Обликом он в те годы был отдаленно похож на Пушкина,-и знал это. Вскоре после его приезда в Доме Искусств был маскарад, и он явился на него, загримированный Пушкиным - в сером цилиндре, с наклеенными бачками. По просьбе моих товарищей-тенишевцев, чтивших его, я как-то раз привел его в Тенишевское училище почитать стихи,- подобно тому, как приводил раньше Гумилева. Он пришел охотно, хотя, кажется, нисколько не был растроган посещением школы своего детства. Мы все в то время знали только одну его книгу стихов, "Камень", вышедшую перед первой мировой войной. Особенной известностью пользовались те стихи из "Камня", в которых умно и красноречиво описывались знаменитые памятники архитектуры: "Айя-София", "Notre dame", "Адмиралтейство". За эти изысканные и умные стихи, написанные очень торжественным тоном, насмешники прозвали Мандельштама "мраморной мухой". Меня же эти великолепные стихи, отчетливо отразившие все основные каноны акмеизма, оставляли равнодушным. В "Камне" меня волновало другое - то, что находилось как бы на периферии этой книги. Меня удивляло точностью, простотой, ритмом и умом стихотворение Мандельштама, написанное им еще в ранней юности, в 1909 году:
Дано мне тело -что мне делать с ним, Таким единым и таким моим? За радость тихую дышать и жить Кого, скажите, мне благодарить? Я и садовник, я же и цветок, В темнице мира я не одинок. На стекла вечности уже легло Мое дыхание, мое тепло.

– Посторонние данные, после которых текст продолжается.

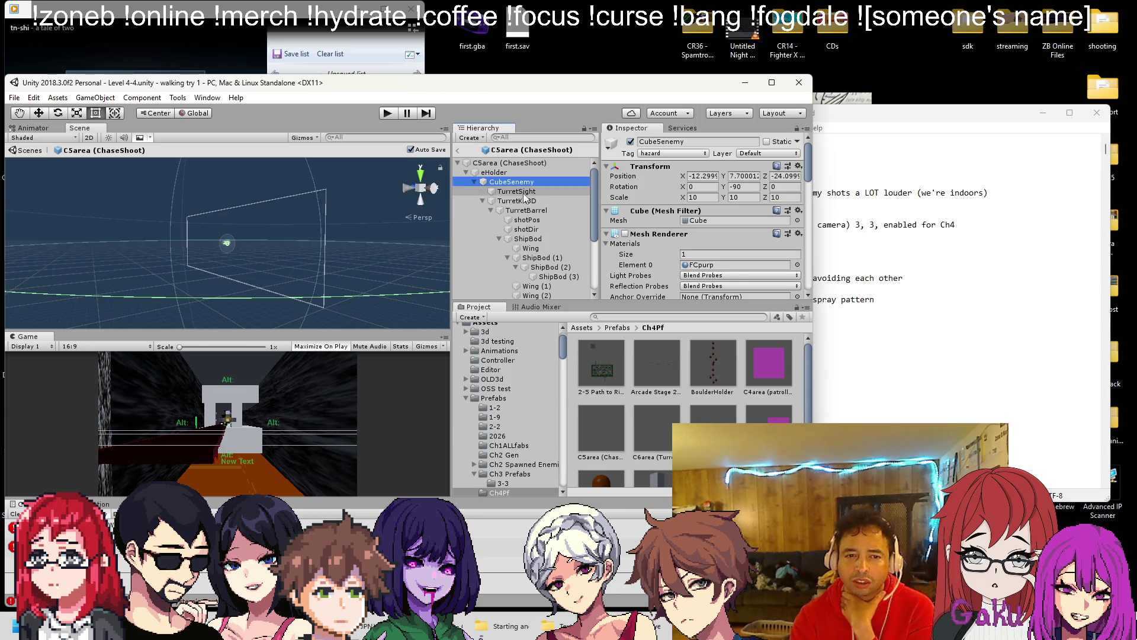
click(523, 175)
Step: Set C5area (ChaseShoot)'s tag to Untagged, leaving eHolder's tag unchanged
click(512, 163)
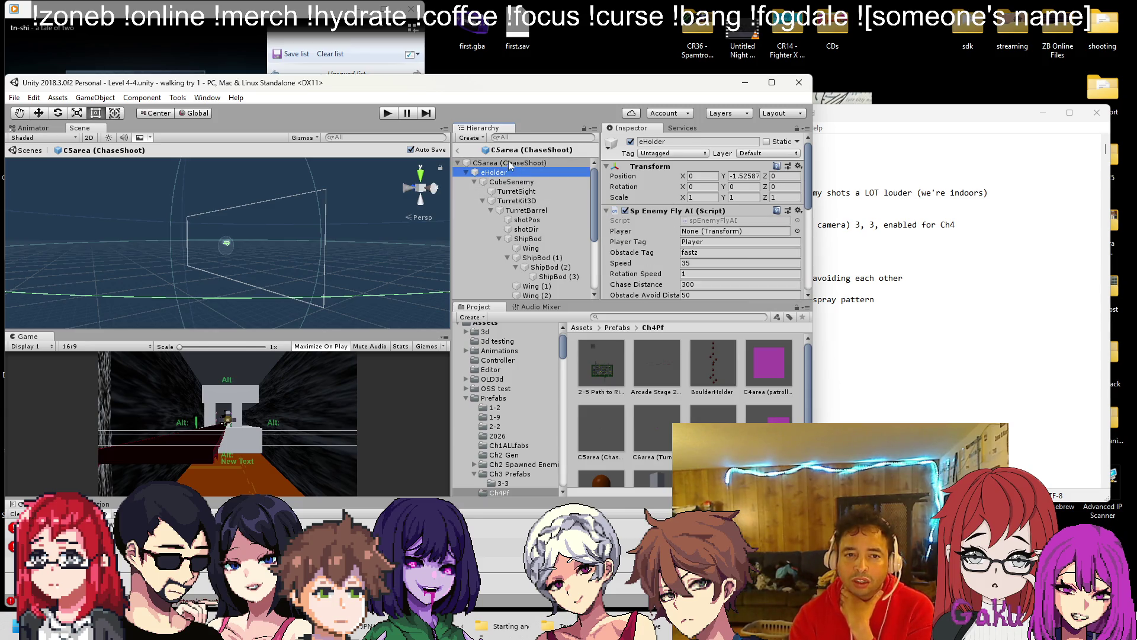
click(690, 155)
click(705, 32)
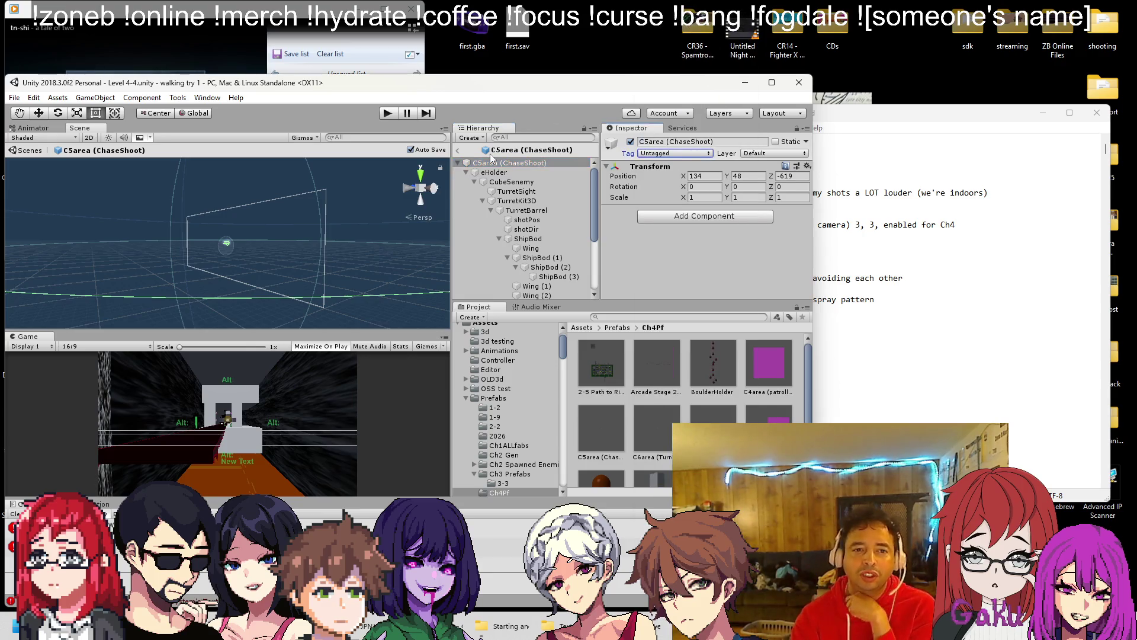
click(499, 173)
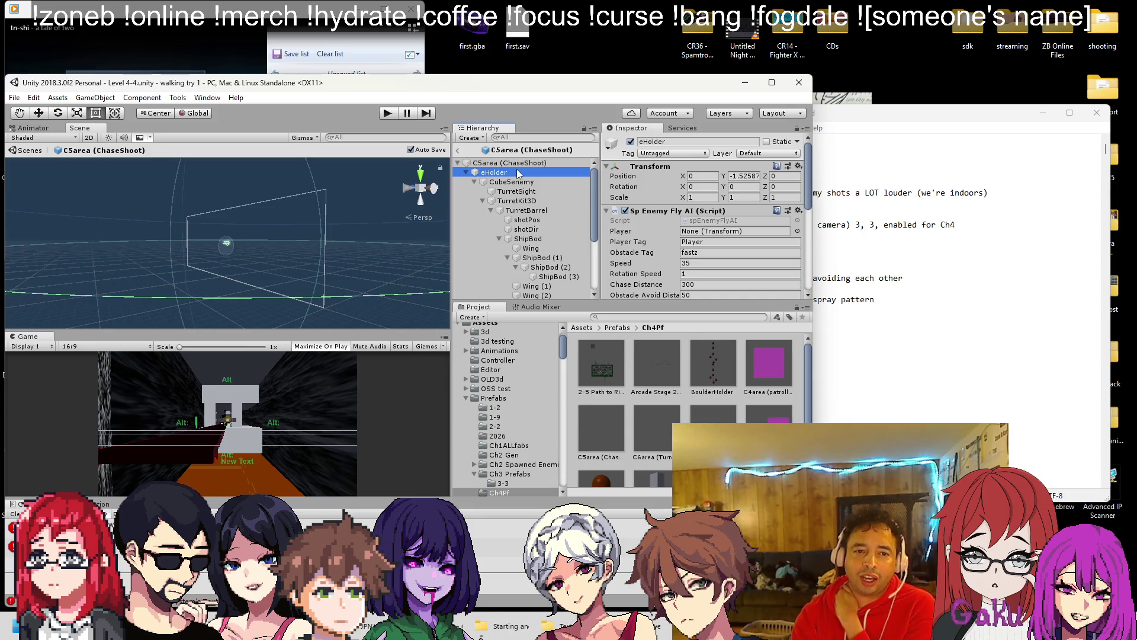
click(682, 154)
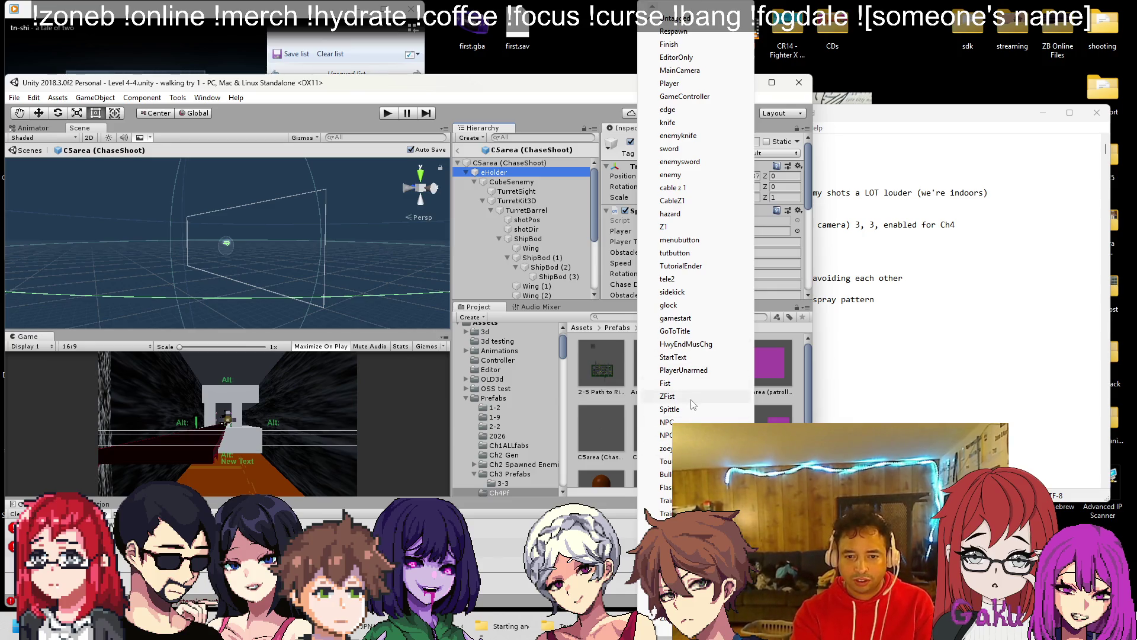
scroll(693, 403, down, 1)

Некоторые стихотворения "Камня" поражали меня еще одной чертой правдивостью изображения, реалистичностью. Русские поэты первой четверти двадцатого века почти никогда не ставили перед собой задач реалистического изображения мира. Блок .был чуть ли не единственным исключением, и меня поражало великолепное изображение оперного спектакля в восьмистишии из "Камня" Мандельштама:
Летают Валькирии, поют смычки. Громоздкая опера к концу идет. С тяжелыми шубами гайдуки На мраморных лестницах ждут господ. Уж занавес наглухо упасть готов; Еще рукоплещет в райке глупец, Извозчики пляшут вокруг костров. Карету такого-то! Разъезд. Конец.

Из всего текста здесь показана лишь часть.